» **AUFGABE A**
Gib die Einträge unverändert wieder, vom Beginn der Einträge bis einschließlich der Zeile mit „Tarpeelliset linkit“.

» **VORLIEGENDER AUSZUG**
*-*-*

Als Zeki Öztürk das sieht, wird er wütend. «Hey, wir sind doch hier nicht bei der AKP!», ruft er. «Wenn wir Spenden bekommen, bringen wir die erst einmal ins Lager. Dann werden sie verteilt an diejenigen, die sie brauchen.» Unter AKP-Politiker:innen ist es zur Tradition geworden, bei politischen Veranstaltungen Geschenke in die Menge zu werfen – als Zeichen der Grosszügigkeit. In Harbiye gibt es, trotz aller Bedürftigkeit, auch einen kritischen Blick auf die Spenden. Auf schwer planbare Lieferungen von ausserhalb angewiesen zu sein, führt zu einem Gefühl von Unmündigkeit. Umso mehr achten die Menschen hier darauf, die Selbstverwaltung in den Händen zu behalten.

*-*-*

» **EINTRÄGE DES DATENSATZES**
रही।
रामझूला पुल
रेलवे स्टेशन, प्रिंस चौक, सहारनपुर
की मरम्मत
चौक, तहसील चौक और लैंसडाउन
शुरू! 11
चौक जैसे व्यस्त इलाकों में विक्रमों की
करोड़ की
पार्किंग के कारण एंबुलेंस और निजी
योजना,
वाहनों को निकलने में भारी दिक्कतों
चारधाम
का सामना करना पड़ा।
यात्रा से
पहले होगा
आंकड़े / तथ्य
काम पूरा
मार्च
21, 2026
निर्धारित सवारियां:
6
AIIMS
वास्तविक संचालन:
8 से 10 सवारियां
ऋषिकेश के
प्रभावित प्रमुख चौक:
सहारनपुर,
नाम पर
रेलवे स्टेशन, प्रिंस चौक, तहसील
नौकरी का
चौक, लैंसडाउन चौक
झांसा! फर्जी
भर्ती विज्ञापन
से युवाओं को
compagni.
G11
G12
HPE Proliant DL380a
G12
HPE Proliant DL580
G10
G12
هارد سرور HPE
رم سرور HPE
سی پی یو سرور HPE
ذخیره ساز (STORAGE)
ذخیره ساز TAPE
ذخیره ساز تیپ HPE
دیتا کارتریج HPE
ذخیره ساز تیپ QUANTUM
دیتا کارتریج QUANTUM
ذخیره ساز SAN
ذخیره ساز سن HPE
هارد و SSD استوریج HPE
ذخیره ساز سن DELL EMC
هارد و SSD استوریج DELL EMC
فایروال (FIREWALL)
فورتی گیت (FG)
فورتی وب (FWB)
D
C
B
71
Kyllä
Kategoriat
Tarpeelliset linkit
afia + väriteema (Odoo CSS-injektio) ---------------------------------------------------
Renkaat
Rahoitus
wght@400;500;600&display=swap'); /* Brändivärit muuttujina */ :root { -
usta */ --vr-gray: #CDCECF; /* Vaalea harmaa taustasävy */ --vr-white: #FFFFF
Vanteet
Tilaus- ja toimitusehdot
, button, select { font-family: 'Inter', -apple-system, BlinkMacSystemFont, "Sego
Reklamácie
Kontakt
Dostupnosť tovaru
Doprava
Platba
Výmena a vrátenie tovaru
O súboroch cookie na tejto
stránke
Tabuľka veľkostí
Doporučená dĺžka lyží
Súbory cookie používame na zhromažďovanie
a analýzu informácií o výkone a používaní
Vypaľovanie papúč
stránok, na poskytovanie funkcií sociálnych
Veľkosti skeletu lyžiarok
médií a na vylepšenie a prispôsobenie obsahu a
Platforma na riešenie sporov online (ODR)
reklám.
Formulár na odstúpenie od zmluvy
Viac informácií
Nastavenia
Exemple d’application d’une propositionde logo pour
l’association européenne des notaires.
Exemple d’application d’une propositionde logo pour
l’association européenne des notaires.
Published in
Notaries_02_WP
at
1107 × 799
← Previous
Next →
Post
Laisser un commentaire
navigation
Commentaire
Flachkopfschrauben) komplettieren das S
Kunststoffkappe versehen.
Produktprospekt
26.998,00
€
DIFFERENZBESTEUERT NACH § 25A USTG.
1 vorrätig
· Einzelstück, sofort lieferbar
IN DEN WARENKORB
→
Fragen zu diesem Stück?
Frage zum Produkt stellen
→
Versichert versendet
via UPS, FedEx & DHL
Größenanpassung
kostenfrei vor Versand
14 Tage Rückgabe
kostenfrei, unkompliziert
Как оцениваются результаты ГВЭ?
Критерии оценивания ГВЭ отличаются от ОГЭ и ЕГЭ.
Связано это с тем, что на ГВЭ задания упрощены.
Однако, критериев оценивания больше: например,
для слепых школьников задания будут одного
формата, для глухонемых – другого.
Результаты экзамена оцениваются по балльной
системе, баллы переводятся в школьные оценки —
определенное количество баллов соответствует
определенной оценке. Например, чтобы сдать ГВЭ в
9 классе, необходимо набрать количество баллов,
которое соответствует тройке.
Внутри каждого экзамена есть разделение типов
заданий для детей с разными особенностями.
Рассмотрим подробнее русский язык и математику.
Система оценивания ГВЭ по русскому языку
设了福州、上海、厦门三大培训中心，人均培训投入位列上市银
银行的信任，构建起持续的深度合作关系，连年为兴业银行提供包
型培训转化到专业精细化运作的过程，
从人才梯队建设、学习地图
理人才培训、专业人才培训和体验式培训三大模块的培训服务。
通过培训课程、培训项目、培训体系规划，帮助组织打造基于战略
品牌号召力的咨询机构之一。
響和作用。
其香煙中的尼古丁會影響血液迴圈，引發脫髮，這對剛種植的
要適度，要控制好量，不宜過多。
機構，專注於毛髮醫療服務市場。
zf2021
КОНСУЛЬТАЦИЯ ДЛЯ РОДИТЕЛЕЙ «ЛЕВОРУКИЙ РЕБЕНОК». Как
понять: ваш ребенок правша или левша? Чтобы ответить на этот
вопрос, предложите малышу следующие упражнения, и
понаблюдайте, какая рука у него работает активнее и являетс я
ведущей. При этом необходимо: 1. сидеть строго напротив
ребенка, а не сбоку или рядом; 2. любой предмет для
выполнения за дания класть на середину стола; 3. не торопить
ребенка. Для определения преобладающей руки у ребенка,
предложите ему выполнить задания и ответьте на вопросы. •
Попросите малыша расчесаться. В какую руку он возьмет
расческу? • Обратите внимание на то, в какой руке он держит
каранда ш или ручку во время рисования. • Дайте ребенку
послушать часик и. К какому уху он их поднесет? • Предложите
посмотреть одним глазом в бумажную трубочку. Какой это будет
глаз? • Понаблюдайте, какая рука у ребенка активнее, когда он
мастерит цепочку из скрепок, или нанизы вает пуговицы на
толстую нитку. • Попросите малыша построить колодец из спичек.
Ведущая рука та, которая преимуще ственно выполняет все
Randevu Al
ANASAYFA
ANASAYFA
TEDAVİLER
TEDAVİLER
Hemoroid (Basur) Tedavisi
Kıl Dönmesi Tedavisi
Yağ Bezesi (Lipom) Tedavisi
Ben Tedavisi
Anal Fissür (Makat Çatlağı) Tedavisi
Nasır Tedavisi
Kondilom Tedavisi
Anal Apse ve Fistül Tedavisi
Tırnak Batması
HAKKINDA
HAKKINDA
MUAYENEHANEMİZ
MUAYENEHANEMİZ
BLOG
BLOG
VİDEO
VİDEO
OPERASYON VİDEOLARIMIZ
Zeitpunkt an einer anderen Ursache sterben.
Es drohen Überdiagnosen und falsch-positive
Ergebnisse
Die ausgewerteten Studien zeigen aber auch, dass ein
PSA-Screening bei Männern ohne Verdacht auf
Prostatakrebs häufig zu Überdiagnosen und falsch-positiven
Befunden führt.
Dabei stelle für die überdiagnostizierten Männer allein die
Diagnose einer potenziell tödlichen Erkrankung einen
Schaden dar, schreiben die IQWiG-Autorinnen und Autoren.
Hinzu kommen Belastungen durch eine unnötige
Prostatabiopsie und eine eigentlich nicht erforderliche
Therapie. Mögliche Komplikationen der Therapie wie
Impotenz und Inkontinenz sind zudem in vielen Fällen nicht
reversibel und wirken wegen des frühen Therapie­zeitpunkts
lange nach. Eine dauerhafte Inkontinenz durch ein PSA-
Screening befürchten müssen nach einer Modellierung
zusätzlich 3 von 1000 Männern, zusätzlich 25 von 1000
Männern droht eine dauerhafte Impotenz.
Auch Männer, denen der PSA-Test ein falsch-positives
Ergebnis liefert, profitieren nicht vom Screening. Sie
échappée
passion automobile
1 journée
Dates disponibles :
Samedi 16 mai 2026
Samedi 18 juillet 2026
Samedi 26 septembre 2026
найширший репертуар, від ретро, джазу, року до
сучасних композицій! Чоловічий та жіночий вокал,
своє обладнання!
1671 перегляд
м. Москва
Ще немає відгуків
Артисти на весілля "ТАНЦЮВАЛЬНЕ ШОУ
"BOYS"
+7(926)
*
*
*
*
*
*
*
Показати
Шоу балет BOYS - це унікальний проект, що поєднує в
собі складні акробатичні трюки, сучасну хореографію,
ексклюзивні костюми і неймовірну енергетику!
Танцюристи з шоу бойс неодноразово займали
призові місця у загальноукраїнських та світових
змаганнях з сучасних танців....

*-*-*

» **AUFGABE B**
Prüfe anhand des Auszugs über Harbiye, ob die folgenden Aussagen zutreffen: (i) Zeki Öztürk wird wütend. (ii) Die Spenden werden sofort an die Bedürftigen verteilt. (iii) In Harbiye sieht man die Spenden nicht kritisch. Beantworte jede Aussage mit Ja oder Nein und zitiere die entscheidenden Worte wörtlich.

» **ERWARTETE AUSGABE A**
रही।
रामझूला पुल
रेलवे स्टेशन, प्रिंस चौक, सहारनपुर
की मरम्मत
चौक, तहसील चौक और लैंसडाउन
शुरू! 11
चौक जैसे व्यस्त इलाकों में विक्रमों की
करोड़ की
पार्किंग के कारण एंबुलेंस और निजी
योजना,
वाहनों को निकलने में भारी दिक्कतों
चारधाम
का सामना करना पड़ा।
यात्रा से
पहले होगा
आंकड़े / तथ्य
काम पूरा
मार्च
21, 2026
निर्धारित सवारियां:
6
AIIMS
वास्तविक संचालन:
8 से 10 सवारियां
ऋषिकेश के
प्रभावित प्रमुख चौक:
सहारनपुर,
नाम पर
रेलवे स्टेशन, प्रिंस चौक, तहसील
नौकरी का
चौक, लैंसडाउन चौक
झांसा! फर्जी
भर्ती विज्ञापन
से युवाओं को
compagni.
G11
G12
HPE Proliant DL380a
G12
HPE Proliant DL580
G10
G12
هارد سرور HPE
رم سرور HPE
سی پی یو سرور HPE
ذخیره ساز (STORAGE)
ذخیره ساز TAPE
ذخیره ساز تیپ HPE
دیتا کارتریج HPE
ذخیره ساز تیپ QUANTUM
دیتا کارتریج QUANTUM
ذخیره ساز SAN
ذخیره ساز سن HPE
هارد و SSD استوریج HPE
ذخیره ساز سن DELL EMC
هارد و SSD استوریج DELL EMC
فایروال (FIREWALL)
فورتی گیت (FG)
فورتی وب (FWB)
D
C
B
71
Kyllä
Kategoriat
Tarpeelliset linkit

» **ERWARTETE AUSGABE B**
(i) Ja: „Als Zeki Öztürk das sieht, wird er wütend.“
(ii) Nein: „Wenn wir Spenden bekommen, bringen wir die erst einmal ins Lager.“
(iii) Nein: „In Harbiye gibt es, trotz aller Bedürftigkeit, auch einen kritischen Blick auf die Spenden.“